EXTRACTED MATERIAL: Begin
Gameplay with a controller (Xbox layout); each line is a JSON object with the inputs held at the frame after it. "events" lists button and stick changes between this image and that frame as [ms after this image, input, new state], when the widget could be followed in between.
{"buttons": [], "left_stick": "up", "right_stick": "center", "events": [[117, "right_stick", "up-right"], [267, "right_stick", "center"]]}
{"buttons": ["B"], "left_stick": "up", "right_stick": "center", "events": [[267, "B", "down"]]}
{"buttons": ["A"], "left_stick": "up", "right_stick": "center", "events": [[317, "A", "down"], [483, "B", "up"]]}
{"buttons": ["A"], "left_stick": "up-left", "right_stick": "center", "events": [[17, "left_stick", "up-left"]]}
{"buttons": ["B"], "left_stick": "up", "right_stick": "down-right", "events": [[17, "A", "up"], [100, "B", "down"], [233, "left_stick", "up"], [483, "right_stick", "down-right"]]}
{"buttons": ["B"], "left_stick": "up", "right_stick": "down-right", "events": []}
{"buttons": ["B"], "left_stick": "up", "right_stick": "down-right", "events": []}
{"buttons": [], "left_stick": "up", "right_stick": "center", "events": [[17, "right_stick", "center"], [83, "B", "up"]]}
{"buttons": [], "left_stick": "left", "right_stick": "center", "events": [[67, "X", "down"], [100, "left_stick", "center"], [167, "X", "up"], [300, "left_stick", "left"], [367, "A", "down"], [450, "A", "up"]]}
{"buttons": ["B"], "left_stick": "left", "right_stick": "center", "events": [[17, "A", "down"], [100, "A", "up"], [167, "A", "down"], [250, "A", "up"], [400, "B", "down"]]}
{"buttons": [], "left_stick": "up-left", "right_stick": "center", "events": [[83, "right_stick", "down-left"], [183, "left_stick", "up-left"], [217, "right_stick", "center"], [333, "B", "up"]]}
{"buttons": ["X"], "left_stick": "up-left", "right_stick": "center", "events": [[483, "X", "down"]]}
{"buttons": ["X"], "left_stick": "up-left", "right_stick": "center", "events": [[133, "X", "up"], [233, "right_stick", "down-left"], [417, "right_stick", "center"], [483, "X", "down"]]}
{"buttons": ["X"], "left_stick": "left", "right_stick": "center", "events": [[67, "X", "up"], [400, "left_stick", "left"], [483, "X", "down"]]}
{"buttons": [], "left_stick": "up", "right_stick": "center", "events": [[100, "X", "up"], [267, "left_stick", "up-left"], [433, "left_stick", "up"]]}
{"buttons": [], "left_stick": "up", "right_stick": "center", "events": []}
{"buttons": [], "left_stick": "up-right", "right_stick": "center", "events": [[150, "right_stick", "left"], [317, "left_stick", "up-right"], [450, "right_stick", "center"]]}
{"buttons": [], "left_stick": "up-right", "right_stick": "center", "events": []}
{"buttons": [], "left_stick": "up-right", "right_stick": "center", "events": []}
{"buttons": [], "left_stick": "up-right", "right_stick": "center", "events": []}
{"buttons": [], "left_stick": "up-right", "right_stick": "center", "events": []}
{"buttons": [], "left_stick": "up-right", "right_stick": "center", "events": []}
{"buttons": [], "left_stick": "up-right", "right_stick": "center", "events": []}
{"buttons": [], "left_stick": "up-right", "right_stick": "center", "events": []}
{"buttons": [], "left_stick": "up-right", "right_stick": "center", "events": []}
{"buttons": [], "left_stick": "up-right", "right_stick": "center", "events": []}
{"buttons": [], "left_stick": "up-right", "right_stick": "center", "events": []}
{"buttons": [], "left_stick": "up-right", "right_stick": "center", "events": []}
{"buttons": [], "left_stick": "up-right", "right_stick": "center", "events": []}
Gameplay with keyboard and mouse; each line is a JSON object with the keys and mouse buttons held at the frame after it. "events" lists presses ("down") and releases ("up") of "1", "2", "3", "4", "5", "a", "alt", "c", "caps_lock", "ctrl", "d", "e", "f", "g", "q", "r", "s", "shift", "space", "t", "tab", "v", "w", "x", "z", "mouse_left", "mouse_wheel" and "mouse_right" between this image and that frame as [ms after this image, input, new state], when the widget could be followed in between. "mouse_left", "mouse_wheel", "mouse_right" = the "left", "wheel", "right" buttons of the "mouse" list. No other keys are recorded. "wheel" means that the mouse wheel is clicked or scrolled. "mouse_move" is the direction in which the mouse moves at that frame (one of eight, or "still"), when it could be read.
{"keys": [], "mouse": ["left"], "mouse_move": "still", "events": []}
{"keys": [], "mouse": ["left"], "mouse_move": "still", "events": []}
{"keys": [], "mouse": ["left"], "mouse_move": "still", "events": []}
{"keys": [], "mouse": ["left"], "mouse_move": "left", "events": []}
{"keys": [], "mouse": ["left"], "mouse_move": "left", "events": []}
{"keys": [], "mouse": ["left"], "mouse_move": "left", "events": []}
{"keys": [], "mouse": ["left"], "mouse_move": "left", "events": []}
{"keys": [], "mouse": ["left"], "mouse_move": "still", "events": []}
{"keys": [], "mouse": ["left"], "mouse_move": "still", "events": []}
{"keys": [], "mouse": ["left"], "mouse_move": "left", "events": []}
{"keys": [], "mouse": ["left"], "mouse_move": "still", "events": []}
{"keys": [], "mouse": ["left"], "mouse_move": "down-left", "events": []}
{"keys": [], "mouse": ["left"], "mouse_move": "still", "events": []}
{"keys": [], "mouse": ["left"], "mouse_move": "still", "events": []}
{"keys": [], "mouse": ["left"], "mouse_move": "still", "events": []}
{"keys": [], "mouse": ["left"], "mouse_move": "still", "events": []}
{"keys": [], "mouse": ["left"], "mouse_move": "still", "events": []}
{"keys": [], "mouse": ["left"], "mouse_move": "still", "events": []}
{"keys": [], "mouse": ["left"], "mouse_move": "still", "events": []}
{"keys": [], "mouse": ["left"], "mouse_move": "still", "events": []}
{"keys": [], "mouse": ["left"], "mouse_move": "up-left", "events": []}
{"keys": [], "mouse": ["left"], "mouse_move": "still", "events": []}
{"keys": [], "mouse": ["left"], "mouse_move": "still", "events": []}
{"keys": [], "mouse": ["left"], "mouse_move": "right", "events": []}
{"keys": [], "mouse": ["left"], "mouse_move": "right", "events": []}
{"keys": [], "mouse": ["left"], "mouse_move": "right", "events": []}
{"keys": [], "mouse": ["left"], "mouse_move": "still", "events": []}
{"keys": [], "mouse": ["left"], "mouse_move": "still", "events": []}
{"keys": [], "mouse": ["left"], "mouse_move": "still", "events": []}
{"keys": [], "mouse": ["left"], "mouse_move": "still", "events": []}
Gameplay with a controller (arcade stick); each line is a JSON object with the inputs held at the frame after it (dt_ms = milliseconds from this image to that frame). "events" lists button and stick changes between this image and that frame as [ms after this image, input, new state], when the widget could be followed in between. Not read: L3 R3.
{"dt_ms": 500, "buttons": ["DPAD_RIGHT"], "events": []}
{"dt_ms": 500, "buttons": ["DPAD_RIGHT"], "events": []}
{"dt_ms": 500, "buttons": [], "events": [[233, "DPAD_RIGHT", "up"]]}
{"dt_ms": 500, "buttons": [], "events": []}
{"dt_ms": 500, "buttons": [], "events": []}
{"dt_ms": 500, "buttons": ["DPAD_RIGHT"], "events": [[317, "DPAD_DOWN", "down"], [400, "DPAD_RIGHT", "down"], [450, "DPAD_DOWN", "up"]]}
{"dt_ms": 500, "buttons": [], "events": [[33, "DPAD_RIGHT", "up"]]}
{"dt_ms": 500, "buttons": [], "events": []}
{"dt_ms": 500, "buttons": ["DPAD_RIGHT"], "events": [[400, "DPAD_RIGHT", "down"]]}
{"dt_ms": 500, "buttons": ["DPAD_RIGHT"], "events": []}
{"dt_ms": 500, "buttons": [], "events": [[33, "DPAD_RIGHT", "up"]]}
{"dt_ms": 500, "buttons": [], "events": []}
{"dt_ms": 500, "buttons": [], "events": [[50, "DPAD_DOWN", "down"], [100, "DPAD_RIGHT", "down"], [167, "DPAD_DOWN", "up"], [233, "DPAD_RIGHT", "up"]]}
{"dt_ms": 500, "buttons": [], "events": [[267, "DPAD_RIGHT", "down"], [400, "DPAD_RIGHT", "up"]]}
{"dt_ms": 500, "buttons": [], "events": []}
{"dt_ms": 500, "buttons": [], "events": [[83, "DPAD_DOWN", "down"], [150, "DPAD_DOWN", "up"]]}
EXTRACTED MATERIAL: End
Identify the lines above with the word "inputs". Copy them.

ANSWER FOR THIS EXERCISE:
Gameplay with a controller (Xbox layout); each line is a JSON object with the inputs held at the frame after it. "events" lists button and stick changes between this image and that frame as [ms after this image, input, new state], when the widget could be followed in between.
Gameplay with a controller (arcade stick); each line is a JSON object with the inputs held at the frame after it (dt_ms = milliseconds from this image to that frame). "events" lists button and stick changes between this image and that frame as [ms after this image, input, new state], when the widget could be followed in between. Not read: L3 R3.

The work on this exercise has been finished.